Esa canción que dejamos a medias
Somos esa canción que dejamos a medias cuando nos bajamos del coche y que no sabemos si volveremos a terminar. Somos esa sonrisa que nos aguantamos por el motivo cualquiera, somos ese instante que nos quedamos parados en vez tirar para adelante y que se acabe el mundo. Vivimos cada día pensando en mañana, en qué haremos la semana que viene y en nuestras siguientes vacaciones el año que viene sin saber que nadie te asegura que te levantes mañana.
Vamos postergando vivir hasta que nos damos cuenta que es demasiado tarde. Puede que no acabemos esa canción, que nos acordemos de esa sonrisa y de qué pudo ser o de ese instante que pudo cambiar nuestras vidas. Valoramos las nimiedades de lo que podemos llegar a tener pero jamás nos paramos y nos sentamos en un banco a ver, simplemente a descansar y a ver esas flores que están recién plantadas y dejan ese perfume en el ambiente, a esa anciana que pasa todos los días cargadas con las bolsas del supermercado y que no ayudamos porque vamos con prisas.
A veces, simplemente, necesitamos pararnos y oler una flor, mirar el paisaje y disfrutar del momento. Esa canción a medias que tanto hemos cantado mil veces y que volvemos cantar, ese libro a medias para el que jamás tenemos tiempo, esa serie que ya ni recuerdas de qué trataba, esa visita a tu madre que te espera cada domingo.
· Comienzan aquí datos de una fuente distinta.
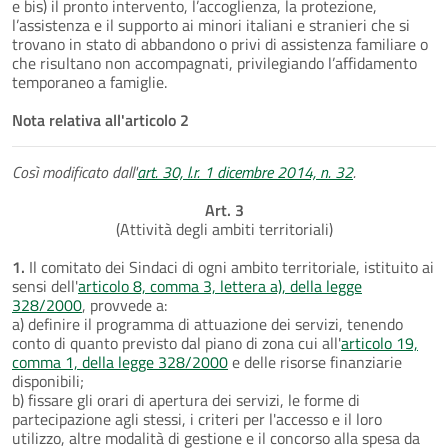
e bis) il pronto intervento, l’accoglienza, la protezione,
l’assistenza e il supporto ai minori italiani e stranieri che si
trovano in stato di abbandono o privi di assistenza familiare o
che risultano non accompagnati, privilegiando l’affidamento
temporaneo a famiglie.
Nota relativa all'articolo 2
Così modificato dall'
art. 30, l.r. 1 dicembre 2014, n. 32
.
Art. 3
(Attività degli ambiti territoriali)
1.
Il comitato dei Sindaci di ogni ambito territoriale, istituito ai
sensi dell'
articolo 8, comma 3, lettera a), della legge
328/2000
, provvede a:
a) definire il programma di attuazione dei servizi, tenendo
conto di quanto previsto dal piano di zona cui all'
articolo 19,
comma 1, della legge 328/2000
e delle risorse finanziarie
disponibili;
b) fissare gli orari di apertura dei servizi, le forme di
partecipazione agli stessi, i criteri per l'accesso e il loro
utilizzo, altre modalità di gestione e il concorso alla spesa da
Hasta que te deja de esperar porque la vida hizo su mala jugada. Ese amigo con el que no hablamos porque ya tendremos tiempo de hacerlo. Hasta que un día deja todo de importar, todo se acaba y al final la oscuridad nos tragará para llevarnos al olvido del mundo.
Disfruta del día, de esa canción, de ese paseo, date ese capricho que llevas postergando tanto tiempo porque, quién sabe, quizás mañana no lo puedas hacer.